/---

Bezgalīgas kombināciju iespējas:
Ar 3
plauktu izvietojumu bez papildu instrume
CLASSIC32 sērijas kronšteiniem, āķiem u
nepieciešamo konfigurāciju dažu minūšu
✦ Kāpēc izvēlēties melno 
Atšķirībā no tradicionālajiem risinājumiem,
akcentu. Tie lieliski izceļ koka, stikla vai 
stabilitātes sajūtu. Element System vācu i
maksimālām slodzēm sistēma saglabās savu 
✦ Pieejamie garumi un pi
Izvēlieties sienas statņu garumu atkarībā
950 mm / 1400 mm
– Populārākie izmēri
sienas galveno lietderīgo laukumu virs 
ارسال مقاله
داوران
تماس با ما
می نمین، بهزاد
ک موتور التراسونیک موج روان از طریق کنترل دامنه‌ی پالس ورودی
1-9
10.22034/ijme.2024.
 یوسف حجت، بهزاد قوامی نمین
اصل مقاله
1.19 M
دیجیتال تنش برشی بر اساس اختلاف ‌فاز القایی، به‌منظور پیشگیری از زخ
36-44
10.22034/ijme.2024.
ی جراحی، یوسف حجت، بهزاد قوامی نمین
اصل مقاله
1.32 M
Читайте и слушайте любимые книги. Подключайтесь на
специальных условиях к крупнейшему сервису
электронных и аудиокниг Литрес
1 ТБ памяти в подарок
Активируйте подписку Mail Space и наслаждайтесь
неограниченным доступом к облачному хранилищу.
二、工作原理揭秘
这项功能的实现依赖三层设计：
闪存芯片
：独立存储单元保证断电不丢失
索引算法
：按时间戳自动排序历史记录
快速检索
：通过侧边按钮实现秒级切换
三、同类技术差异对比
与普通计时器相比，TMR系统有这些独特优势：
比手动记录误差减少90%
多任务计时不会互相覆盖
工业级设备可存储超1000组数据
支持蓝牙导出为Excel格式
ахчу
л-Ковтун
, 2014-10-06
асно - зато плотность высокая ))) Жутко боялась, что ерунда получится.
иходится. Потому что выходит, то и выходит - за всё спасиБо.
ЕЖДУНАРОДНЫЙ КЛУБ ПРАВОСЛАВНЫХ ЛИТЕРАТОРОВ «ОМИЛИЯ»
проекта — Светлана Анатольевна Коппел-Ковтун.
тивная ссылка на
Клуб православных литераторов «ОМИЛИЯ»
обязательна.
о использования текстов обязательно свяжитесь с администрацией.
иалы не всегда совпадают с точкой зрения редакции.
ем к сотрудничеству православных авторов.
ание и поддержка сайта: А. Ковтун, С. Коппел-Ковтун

\---

◆ WHAT TO DO
The lines wanted are those from the one holding "Izvēlieties sienas statņu garumu atkarībā" through the final line of the listing; print them exactly.

◆ TASK RESULT
Izvēlieties sienas statņu garumu atkarībā
950 mm / 1400 mm
– Populārākie izmēri
sienas galveno lietderīgo laukumu virs 
ارسال مقاله
داوران
تماس با ما
می نمین، بهزاد
ک موتور التراسونیک موج روان از طریق کنترل دامنه‌ی پالس ورودی
1-9
10.22034/ijme.2024.
 یوسف حجت، بهزاد قوامی نمین
اصل مقاله
1.19 M
دیجیتال تنش برشی بر اساس اختلاف ‌فاز القایی، به‌منظور پیشگیری از زخ
36-44
10.22034/ijme.2024.
ی جراحی، یوسف حجت، بهزاد قوامی نمین
اصل مقاله
1.32 M
Читайте и слушайте любимые книги. Подключайтесь на
специальных условиях к крупнейшему сервису
электронных и аудиокниг Литрес
1 ТБ памяти в подарок
Активируйте подписку Mail Space и наслаждайтесь
неограниченным доступом к облачному хранилищу.
二、工作原理揭秘
这项功能的实现依赖三层设计：
闪存芯片
：独立存储单元保证断电不丢失
索引算法
：按时间戳自动排序历史记录
快速检索
：通过侧边按钮实现秒级切换
三、同类技术差异对比
与普通计时器相比，TMR系统有这些独特优势：
比手动记录误差减少90%
多任务计时不会互相覆盖
工业级设备可存储超1000组数据
支持蓝牙导出为Excel格式
ахчу
л-Ковтун
, 2014-10-06
асно - зато плотность высокая ))) Жутко боялась, что ерунда получится.
иходится. Потому что выходит, то и выходит - за всё спасиБо.
ЕЖДУНАРОДНЫЙ КЛУБ ПРАВОСЛАВНЫХ ЛИТЕРАТОРОВ «ОМИЛИЯ»
проекта — Светлана Анатольевна Коппел-Ковтун.
тивная ссылка на
Клуб православных литераторов «ОМИЛИЯ»
обязательна.
о использования текстов обязательно свяжитесь с администрацией.
иалы не всегда совпадают с точкой зрения редакции.
ем к сотрудничеству православных авторов.
ание и поддержка сайта: А. Ковтун, С. Коппел-Ковтун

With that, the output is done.